Saturated fats are mainly found in animal foods (such as meat and dairy products), but they are also found in fried foods and some packaged foods. Saturated fats have no benefit in themselves beyond the characteristics that fats in general provide, they are unhealthy because they increase the levels of LDL, ("bad cholesterol") in the body and increase the risk of suffering from diseases when heart. Trans fats come from two main sources: ruminants (dairy and meat) and the industrial hydrogenation of fats. Heating and frying oils at high temperatures are also a small source of trans fat, but the trans fats found in processed foods are more unhealthy.

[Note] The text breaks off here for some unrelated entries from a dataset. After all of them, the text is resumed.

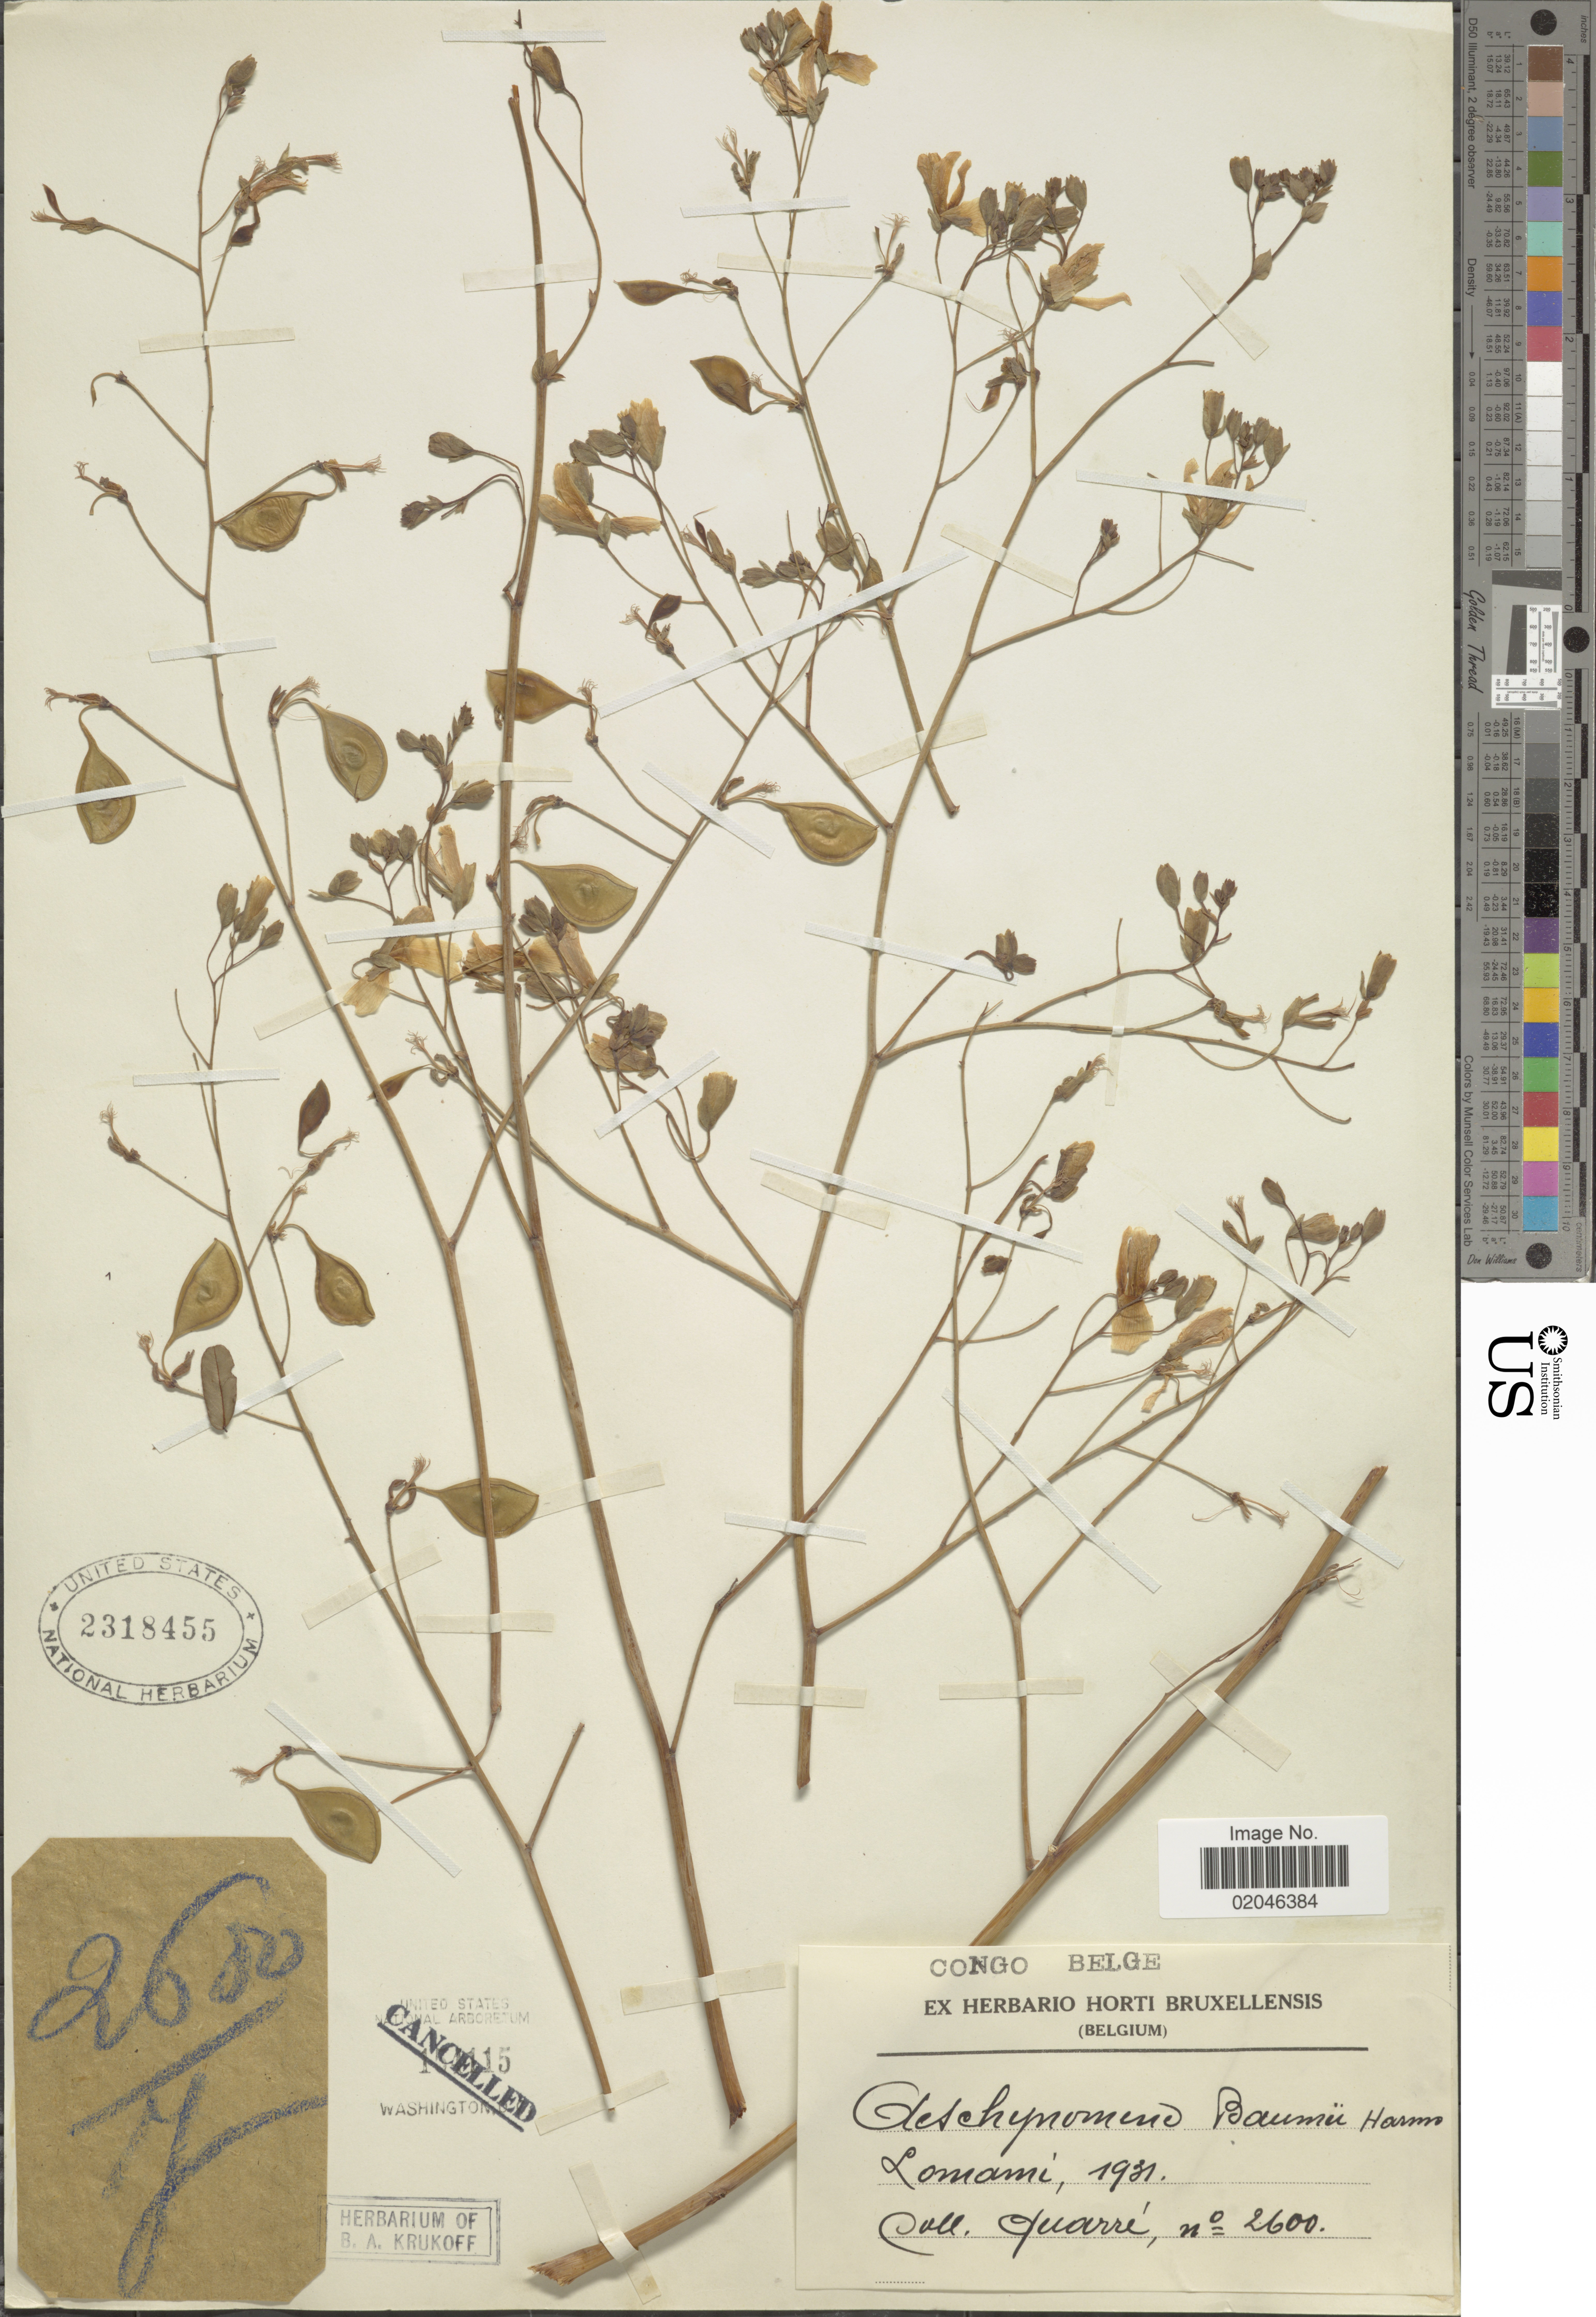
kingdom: Plantae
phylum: Tracheophyta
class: Magnoliopsida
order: Fabales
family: Fabaceae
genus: Aeschynomene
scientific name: Aeschynomene baumii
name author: Harms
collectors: -. Quarre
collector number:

As with saturated fats, the evidence linking trans fat consumption and blood cholesterol levels or cardiovascular problems is solid and abundant. Trans fats have a doubly bad effect on cholesterol by increasing LDL ("bad" cholesterol) and lowering HDL ("good" cholesterol). Unsaturated fats have fatty acids with one or more double bonds in their molecule, and can be monounsaturated or polyunsaturated respectively. Monounsaturated fatty acids have only one double bond. The most important is oleic acid, with a double bond in position n-9 (omega-9). They are not essential fatty acids, as the body can synthesize them from other fatty acids or carbohydrates. They are present in foods of animal and vegetable origin. Polyunsaturated fatty acids have 2 to 6 double bonds. The most important are alpha-linolenic acid (ALA) of the omega-3 series and linoleic acid (AL) of the omega-6 series. They are essential fatty acids that must be ingested with the diet. Both have important functions in the body as they are precursors of substances such as prostaglandins, leukotrienes and prostacyclins that are involved in the regulation of blood pressure, kidney function, coagulation or inflammation. They are also essential in various functions of cell membranes such as permeability and the activity of enzymes and membrane receptors. Therefore, in the diet it is important to maintain a balanced proportion of the intake of both types of fatty acids.